NATO Secretary-General Jens Stoltenberg briefs the media during a NATO defence ministers meeting at the Alliance headquarters in Brussels, Belgium, June 14, 2016. REUTERS/Francois Lenoir(reuters_tickers)
BERLIN (Reuters) - A major cyber attack could trigger a collective response by NATO, NATO Secretary General Jens Stoltenberg said in an interview published by Germany's Bild newspaper on Thursday.
"A severe cyber attack may be classified as a case for the alliance. Then NATO can and must react," the newspaper quoted Stoltenberg as saying. "How, that will depend on the severity of the attack."
He spoke after a decision this week by NATO ministers to designate cyber as an official operational domain of warfare, along with air, sea, and land.
In 2014 the U.S.-led alliance assessed that cyber attacks could potentially trigger NATO'S mutual defence guarantee, or Article 5. That means NATO could potentially respond to a cyber attack with conventional weapons, although the response would be decided by consensus.
The NATO chief told Bild that the alliance needed to adjust to the increasingly complex series of threats it faces, which is why NATO members have agreed to defend against attacks in cyberspace just as they do against attacks launched against targets on land, in the air and at sea.

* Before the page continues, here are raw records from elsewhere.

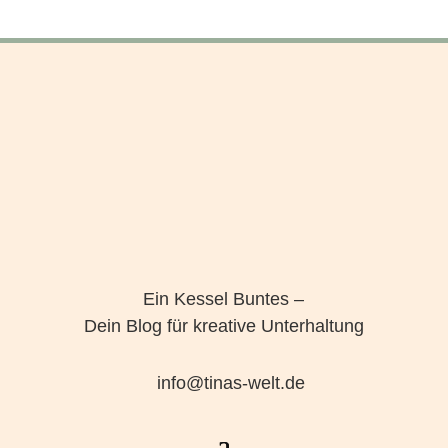
Ein Kessel Buntes –
Dein Blog für kreative Unterhaltung
info@tinas-welt.de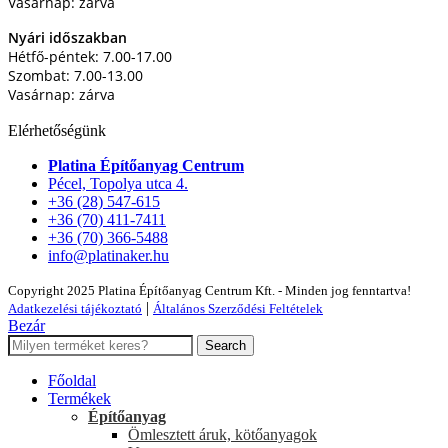
Vasárnap: zárva
Nyári időszakban
Hétfő-péntek: 7.00-17.00
Szombat: 7.00-13.00
Vasárnap: zárva
Elérhetőségünk
Platina Építőanyag Centrum
Pécel, Topolya utca 4.
+36 (28) 547-615
+36 (70) 411-7411
+36 (70) 366-5488
info@platinaker.hu
Copyright 2025 Platina Építőanyag Centrum Kft. - Minden jog fenntartva!
|
Adatkezelési tájékoztató
Általános Szerződési Feltételek
Bezár
Search
Főoldal
Termékek
Építőanyag
Ömlesztett áruk, kötőanyagok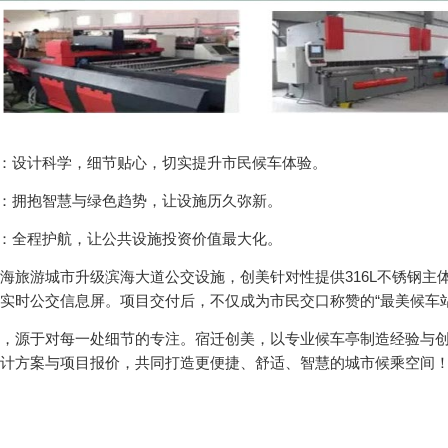
：设计科学，细节贴心，切实提升市民候车体验。
：拥抱智慧与绿色趋势，让设施历久弥新。
：全程护航，让公共设施投资价值最大化。
游城市升级滨海大道公交设施，创美针对性提供316L不锈钢主
实时公交信息屏。项目交付后，不仅成为市民交口称赞的“最美候车
源于对每一处细节的专注。宿迁创美，以专业候车亭制造经验与创
计方案与项目报价，共同打造更便捷、舒适、智慧的城市候乘空间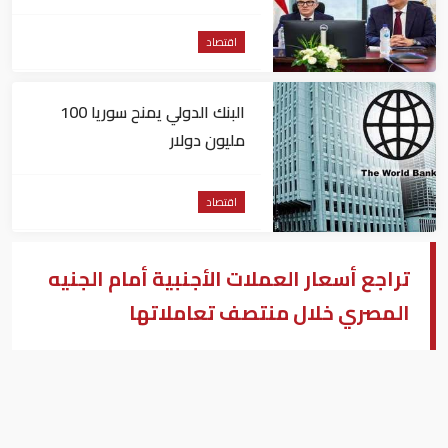
وتقليل الاستيراد
اقتصاد
البنك الدولي يمنح سوريا 100
مليون دولار
اقتصاد
تراجع أسعار العملات الأجنبية أمام الجنيه
المصري خلال منتصف تعاملاتها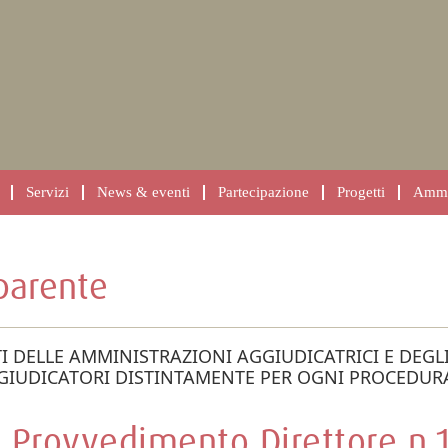
Servizi
News & eventi
Partecipazione
Progetti
Ammin
parente
TI DELLE AMMINISTRAZIONI AGGIUDICATRICI E DEGLI
GIUDICATORI DISTINTAMENTE PER OGNI PROCEDUR
Provvedimento Direttore n.1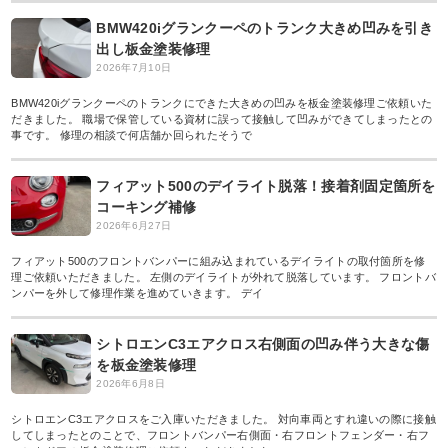
BMW420iグランクーペのトランク大きめ凹みを引き
出し板金塗装修理
2026年7月10日
BMW420iグランクーペのトランクにできた大きめの凹みを板金塗装修理ご依頼いた
だきました。 職場で保管している資材に誤って接触して凹みができてしまったとの
事です。 修理の相談で何店舗か回られたそうで
フィアット500のデイライト脱落！接着剤固定箇所を
コーキング補修
2026年6月27日
フィアット500のフロントバンパーに組み込まれているデイライトの取付箇所を修
理ご依頼いただきました。 左側のデイライトが外れて脱落しています。 フロントバ
ンパーを外して修理作業を進めていきます。 デイ
シトロエンC3エアクロス右側面の凹み伴う大きな傷
を板金塗装修理
2026年6月8日
シトロエンC3エアクロスをご入庫いただきました。 対向車両とすれ違いの際に接触
してしまったとのことで、フロントバンパー右側面・右フロントフェンダー・右フ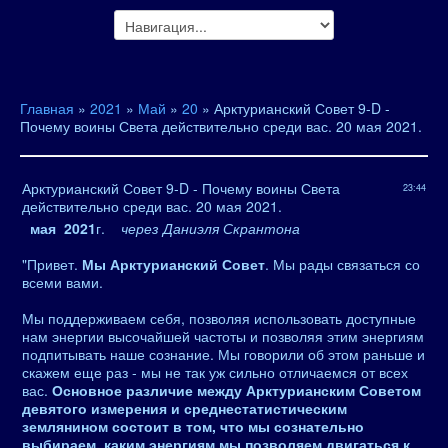
Главная
»
2021
»
Май
»
20
» Арктурианский Совет 9-D -
Почему воины Света действительно среди вас. 20 мая 2021.
Арктурианский Совет 9-D - Почему воины Света
23:44
действительно среди вас. 20 мая 2021.
мая 2021
г.
через Даниэля Скрантона
"Привет.
Мы Арктурианский Совет
. Мы рады связаться со
всеми вами.
Мы поддерживаем себя, позволяя использовать доступные
нам энергии высочайшей частоты и позволяя этим энергиям
подпитывать наше сознание. Мы говорили об этом раньше и
скажем еще раз - мы не так уж сильно отличаемся от всех
вас.
Основное различие между Арктурианским Советом
девятого измерения и среднестатистическим
землянином состоит в том, что мы сознательно
выбираем, каким энергиям мы позволяем двигаться к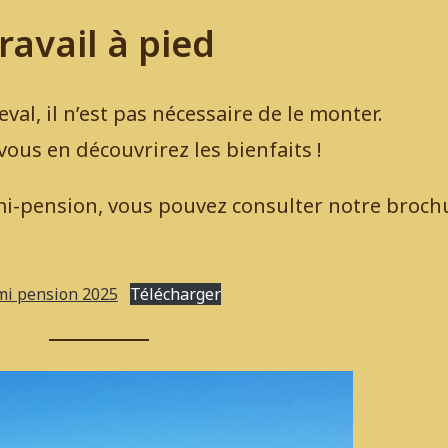
ravail à pied
val, il n’est pas nécessaire de le monter.
ous en découvrirez les bienfaits !
mi-pension, vous pouvez consulter notre brochu
mi pension 2025
Télécharger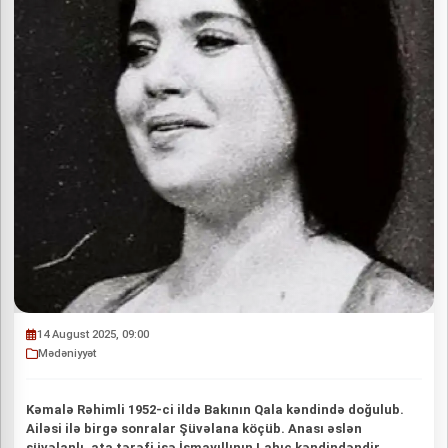
14 August 2025, 09:00
Mədəniyyət
Kəmalə Rəhimli 1952-ci ildə Bakının Qala kəndində doğulub.
Ailəsi ilə birgə sonralar Şüvəlana köçüb. Anası əslən
şüvəlanlı, ata tərəfi isə İsmayıllının Lahıc kəndindəndir.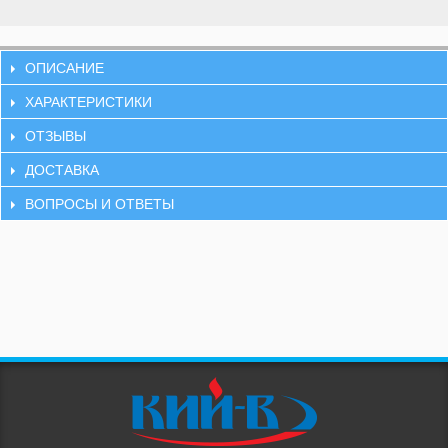
ОПИСАНИЕ
ХАРАКТЕРИСТИКИ
ОТЗЫВЫ
ДОСТАВКА
ВОПРОСЫ И ОТВЕТЫ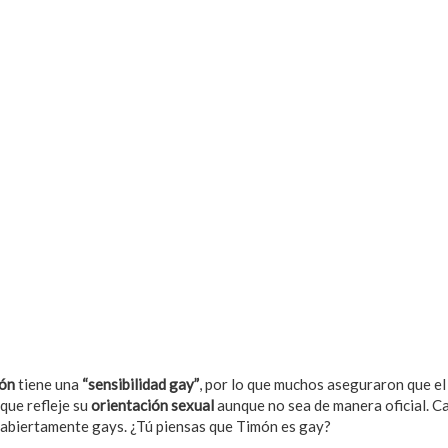
ón
tiene una
“sensibilidad gay”
, por lo que muchos aseguraron que el
 que refleje su
orientación sexual
aunque no sea de manera oficial. C
 abiertamente gays. ¿Tú piensas que Timón es gay?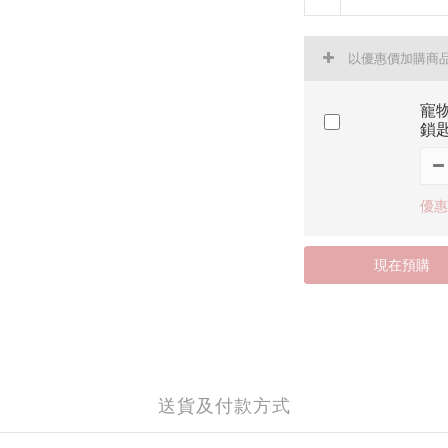
以優惠價加購商
寵物
鎖
優惠價
現在預購
送貨及付款方式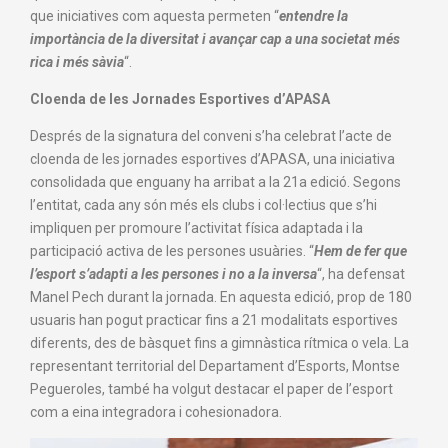
que iniciatives com aquesta permeten “
entendre la
importància de la diversitat i avançar cap a una societat més
rica i més sàvia
“.
Cloenda de les Jornades Esportives d’APASA
Després de la signatura del conveni s’ha celebrat l’acte de
cloenda de les jornades esportives d’APASA, una iniciativa
consolidada que enguany ha arribat a la 21a edició. Segons
l’entitat, cada any són més els clubs i col·lectius que s’hi
impliquen per promoure l’activitat física adaptada i la
participació activa de les persones usuàries. “
Hem de fer que
l’esport s’adapti a les persones i no a la inversa
“, ha defensat
Manel Pech durant la jornada. En aquesta edició, prop de 180
usuaris han pogut practicar fins a 21 modalitats esportives
diferents, des de bàsquet fins a gimnàstica rítmica o vela. La
representant territorial del Departament d’Esports, Montse
Pegueroles, també ha volgut destacar el paper de l’esport
com a eina integradora i cohesionadora.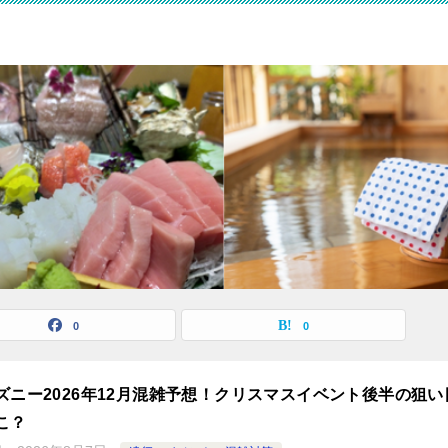
0
0
ズニー2026年12月混雑予想！クリスマスイベント後半の狙い
こ？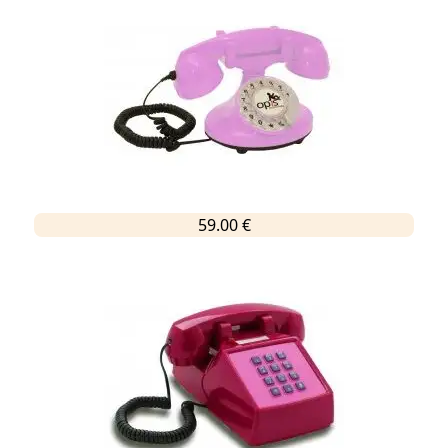
59.00 €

The United States and other NATO states have become increasingly vocal about cyber attacks launched from Russia, China and Iran, but officials say it remains hard to determine if such attacks stem from government bodies or private groups.
Recognizing cyber as an official domain of warfare will allow NATO to improve planning and better manage resources, training and personnel needs for cyber defence operations, said a NATO official, speaking on condition of anonymity.
The official stressed that NATO's cyber activities would remain purely defensive. "We have no offensive cyber doctrine or offensive cyber capability. And there are no plans for NATO as a body to use such capabilities. NATO's core cyber defence task is to defend NATO's own networks," said the official.
Individual members have already declared cyber an operational warfare domain, including the United States, which said in 2011 that it would respond to hostile attacks in cyberspace as it would to any other threat.